▶ _Source passage_:
Start of Block

CIOnews talked to Prashaant to learn more about the transition to an AI-centric shopping experience, the importance of APIs, and Unilever’s data transformation.
The battle for AI relevancy
The pillars of customer engagement used to be discovery through targeted, keyword searches, eye-catching layouts, and natural, seamless browsing experiences. But with AI agents now at the center of the consumer journey, these human-centric elements are less important.
Instead of showing up on search pages, companies like Unilever have to make sure that when a consumer in London asks their AI agent for recommendations on treating dry skin or other conditions, for example, the system surfaces products like Dermalogica. But unlike humans, AI agents rely less on visual presentation alone and more on structured, trusted product information. Data and metadata are now key to discovery. And staying relevant to the AI engines takes coordination across Unilever’s operations.
If inventory isn’t updated in real-time and items are out of stock or difficult to buy, the AI agent will ignore the seller, according to Prashaant. And to optimize for LLMs, product descriptions must have deep contextual details and evidence-based claims.
“If an LLM cannot seamlessly read, trust, or validate information, it simply will not recommend your brand to the human consumer,” he said.
Staying ahead by going headless
Like other heritage brands, Unilever focused initially on unifying previously siloed data, and structuring the assets to draw the attention of AI agents tasked with recommending products. Real-time inventory feeds now eliminate gaps between the digital and physical shelves, for example, so AI agents aren’t suggesting out-of-stock items.
“Real time data unification across the entire value chain is not a back-end capability, but a modern demand-gen capability,” said Prashaant. “To feed an AI agent accurate information, your data cannot exist in silos. You cannot have one set of data for logistics and one for marketing. You need global data harmonized down to the SKU-level.”

End of Block

▶ _Listed records_:
Start of Block

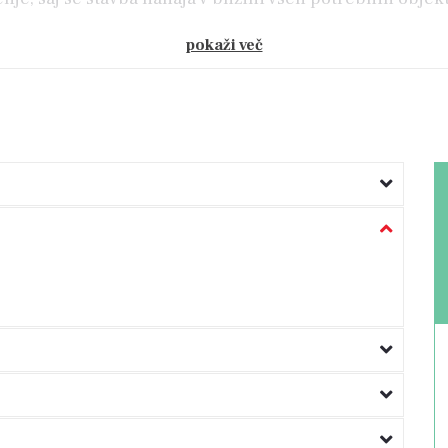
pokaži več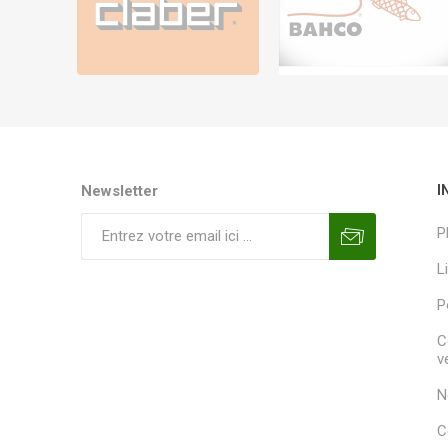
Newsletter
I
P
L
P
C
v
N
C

End of Block
Start of Block

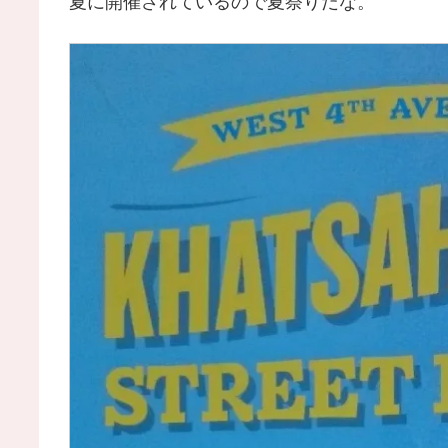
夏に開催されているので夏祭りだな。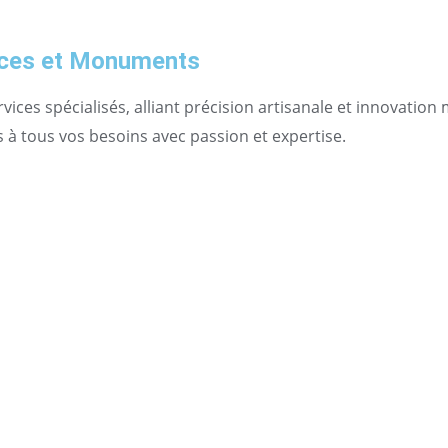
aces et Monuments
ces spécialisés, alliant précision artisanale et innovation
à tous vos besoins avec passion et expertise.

End of Block

▶ _What you need to do_:
- a) In the Unilever passage, rewrite the paragraph beginning "Instead of showing up on search pages" as a short bulleted list that keeps its main facts.
- b) According to the Unilever passage, what did the pillars of customer engagement used to be? List each one.

▶ _Answers for the exercise_:
- a)
- Companies like Unilever now need AI agents, not search pages, to surface their products. For example, a consumer in London asking an AI agent how to treat dry skin should be shown products like Dermalogica.
- AI agents rely less on visual presentation alone than humans do, and more on structured, trusted product information.
- Data and metadata are now key to discovery.
- Staying relevant to AI engines requires coordination across Unilever's operations.

- b)
- Discovery through targeted, keyword searches
- Eye-catching layouts
- Natural, seamless browsing experiences